[DATA Boundary: Start]
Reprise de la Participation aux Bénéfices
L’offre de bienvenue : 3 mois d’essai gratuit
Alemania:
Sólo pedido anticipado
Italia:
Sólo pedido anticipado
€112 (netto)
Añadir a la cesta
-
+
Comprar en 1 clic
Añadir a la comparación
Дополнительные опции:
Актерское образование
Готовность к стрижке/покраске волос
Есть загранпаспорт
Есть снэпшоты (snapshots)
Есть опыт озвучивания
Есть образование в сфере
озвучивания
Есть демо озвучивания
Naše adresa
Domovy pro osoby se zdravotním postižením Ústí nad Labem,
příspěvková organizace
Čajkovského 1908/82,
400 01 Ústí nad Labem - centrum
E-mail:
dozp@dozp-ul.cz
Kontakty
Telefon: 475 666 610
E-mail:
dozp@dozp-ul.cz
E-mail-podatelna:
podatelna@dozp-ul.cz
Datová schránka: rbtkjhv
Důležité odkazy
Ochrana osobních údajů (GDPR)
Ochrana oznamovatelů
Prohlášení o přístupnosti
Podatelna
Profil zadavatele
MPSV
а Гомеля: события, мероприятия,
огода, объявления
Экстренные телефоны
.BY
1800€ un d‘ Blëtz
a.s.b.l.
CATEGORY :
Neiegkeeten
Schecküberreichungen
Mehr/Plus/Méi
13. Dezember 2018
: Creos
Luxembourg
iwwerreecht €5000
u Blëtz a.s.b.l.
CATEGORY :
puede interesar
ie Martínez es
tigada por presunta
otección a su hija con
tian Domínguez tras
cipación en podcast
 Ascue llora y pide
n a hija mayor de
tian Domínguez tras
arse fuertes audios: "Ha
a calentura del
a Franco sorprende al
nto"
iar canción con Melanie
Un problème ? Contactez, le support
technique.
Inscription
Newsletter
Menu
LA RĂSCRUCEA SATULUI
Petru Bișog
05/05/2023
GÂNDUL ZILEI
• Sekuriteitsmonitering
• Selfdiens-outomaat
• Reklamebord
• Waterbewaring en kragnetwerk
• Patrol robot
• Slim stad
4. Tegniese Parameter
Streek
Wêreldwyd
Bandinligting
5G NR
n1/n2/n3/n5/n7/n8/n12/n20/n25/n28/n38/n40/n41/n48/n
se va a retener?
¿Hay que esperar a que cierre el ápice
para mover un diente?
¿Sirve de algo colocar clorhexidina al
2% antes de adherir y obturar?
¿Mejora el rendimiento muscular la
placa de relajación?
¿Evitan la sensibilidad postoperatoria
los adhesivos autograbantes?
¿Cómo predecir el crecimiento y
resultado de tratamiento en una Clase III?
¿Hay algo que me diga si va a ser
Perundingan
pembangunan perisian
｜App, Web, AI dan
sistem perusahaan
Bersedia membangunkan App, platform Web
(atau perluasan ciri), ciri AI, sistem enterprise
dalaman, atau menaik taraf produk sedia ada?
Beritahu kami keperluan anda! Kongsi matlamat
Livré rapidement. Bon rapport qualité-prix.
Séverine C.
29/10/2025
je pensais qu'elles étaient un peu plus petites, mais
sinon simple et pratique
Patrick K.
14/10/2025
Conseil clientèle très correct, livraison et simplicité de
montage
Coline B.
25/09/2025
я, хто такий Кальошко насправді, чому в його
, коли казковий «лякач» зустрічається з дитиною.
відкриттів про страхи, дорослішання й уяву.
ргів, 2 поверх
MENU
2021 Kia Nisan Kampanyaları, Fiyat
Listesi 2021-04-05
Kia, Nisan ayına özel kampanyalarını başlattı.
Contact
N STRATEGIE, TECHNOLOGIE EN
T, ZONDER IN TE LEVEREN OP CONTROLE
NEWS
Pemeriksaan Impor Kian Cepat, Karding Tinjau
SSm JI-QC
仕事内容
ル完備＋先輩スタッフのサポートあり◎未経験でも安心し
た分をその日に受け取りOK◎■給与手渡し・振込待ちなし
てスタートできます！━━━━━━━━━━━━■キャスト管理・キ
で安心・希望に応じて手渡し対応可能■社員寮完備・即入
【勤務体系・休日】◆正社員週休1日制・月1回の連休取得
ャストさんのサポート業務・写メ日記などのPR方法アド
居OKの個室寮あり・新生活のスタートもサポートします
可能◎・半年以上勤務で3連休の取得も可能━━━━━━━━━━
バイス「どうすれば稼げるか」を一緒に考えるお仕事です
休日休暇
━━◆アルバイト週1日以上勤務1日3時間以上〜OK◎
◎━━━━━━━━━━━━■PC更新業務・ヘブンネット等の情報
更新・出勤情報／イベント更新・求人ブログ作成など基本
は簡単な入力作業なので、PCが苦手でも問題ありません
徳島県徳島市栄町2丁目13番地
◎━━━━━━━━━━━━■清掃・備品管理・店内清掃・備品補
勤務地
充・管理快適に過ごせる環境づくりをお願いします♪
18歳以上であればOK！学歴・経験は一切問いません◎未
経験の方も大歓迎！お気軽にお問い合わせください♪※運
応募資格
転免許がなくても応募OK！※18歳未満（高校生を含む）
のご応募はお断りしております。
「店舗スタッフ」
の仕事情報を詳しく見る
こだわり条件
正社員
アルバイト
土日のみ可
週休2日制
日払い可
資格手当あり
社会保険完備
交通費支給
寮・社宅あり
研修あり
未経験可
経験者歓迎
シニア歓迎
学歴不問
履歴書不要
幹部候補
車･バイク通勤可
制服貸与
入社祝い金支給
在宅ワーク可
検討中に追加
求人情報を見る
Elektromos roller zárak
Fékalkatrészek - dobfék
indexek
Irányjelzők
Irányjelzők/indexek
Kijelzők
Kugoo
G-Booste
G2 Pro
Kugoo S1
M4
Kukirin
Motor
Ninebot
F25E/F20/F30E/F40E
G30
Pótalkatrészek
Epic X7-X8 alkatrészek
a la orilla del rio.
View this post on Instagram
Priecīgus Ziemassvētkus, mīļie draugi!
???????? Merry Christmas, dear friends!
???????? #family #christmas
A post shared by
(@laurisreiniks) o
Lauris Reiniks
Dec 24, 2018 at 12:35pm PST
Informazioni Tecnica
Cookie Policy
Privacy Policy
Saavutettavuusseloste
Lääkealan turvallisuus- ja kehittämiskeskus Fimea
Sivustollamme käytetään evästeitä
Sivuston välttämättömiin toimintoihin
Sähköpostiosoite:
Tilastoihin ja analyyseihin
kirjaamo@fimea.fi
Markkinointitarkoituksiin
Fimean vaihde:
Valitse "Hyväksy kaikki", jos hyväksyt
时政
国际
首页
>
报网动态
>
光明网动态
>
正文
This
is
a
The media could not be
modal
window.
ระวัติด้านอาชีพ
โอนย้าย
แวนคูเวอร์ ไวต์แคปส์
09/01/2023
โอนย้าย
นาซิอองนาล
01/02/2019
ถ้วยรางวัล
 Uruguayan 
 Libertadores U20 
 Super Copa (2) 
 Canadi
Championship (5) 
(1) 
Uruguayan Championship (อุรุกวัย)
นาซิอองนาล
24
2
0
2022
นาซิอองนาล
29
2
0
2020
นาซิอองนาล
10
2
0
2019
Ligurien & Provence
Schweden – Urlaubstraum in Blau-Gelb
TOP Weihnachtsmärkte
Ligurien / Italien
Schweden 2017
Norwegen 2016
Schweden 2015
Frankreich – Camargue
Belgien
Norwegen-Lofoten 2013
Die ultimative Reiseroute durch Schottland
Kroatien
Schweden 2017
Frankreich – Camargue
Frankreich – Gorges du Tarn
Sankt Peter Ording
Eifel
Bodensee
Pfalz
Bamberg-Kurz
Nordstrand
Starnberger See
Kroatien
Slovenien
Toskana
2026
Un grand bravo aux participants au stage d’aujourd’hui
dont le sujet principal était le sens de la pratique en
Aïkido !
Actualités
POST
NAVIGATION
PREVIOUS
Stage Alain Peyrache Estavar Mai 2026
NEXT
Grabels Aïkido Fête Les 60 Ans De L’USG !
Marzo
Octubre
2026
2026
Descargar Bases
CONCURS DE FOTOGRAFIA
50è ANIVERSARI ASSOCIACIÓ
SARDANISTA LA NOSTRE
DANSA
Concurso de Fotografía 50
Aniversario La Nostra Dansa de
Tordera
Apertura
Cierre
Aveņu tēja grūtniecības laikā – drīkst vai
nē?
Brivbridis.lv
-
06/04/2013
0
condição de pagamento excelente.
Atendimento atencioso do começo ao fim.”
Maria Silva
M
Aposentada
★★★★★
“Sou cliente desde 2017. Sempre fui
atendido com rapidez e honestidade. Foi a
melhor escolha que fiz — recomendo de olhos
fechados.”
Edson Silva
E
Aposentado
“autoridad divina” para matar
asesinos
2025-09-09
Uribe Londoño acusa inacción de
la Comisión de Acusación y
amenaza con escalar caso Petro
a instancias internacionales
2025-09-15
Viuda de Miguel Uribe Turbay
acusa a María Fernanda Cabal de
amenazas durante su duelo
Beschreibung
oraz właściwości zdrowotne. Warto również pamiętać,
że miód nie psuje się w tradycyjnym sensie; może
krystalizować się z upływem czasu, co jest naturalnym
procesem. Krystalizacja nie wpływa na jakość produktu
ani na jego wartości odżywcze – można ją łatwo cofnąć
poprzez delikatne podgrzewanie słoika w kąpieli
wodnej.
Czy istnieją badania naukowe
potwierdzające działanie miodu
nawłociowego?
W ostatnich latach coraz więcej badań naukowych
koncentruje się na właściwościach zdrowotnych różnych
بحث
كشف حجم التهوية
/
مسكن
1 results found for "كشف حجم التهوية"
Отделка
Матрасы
[DATA Boundary: End]
* _YOUR OBJECTIVE_: Go through the entries above and copy each line with "Schweden" in it.

* _ANSWER SPACE_:
Schweden – Urlaubstraum in Blau-Gelb
Schweden 2017
Schweden 2015
Schweden 2017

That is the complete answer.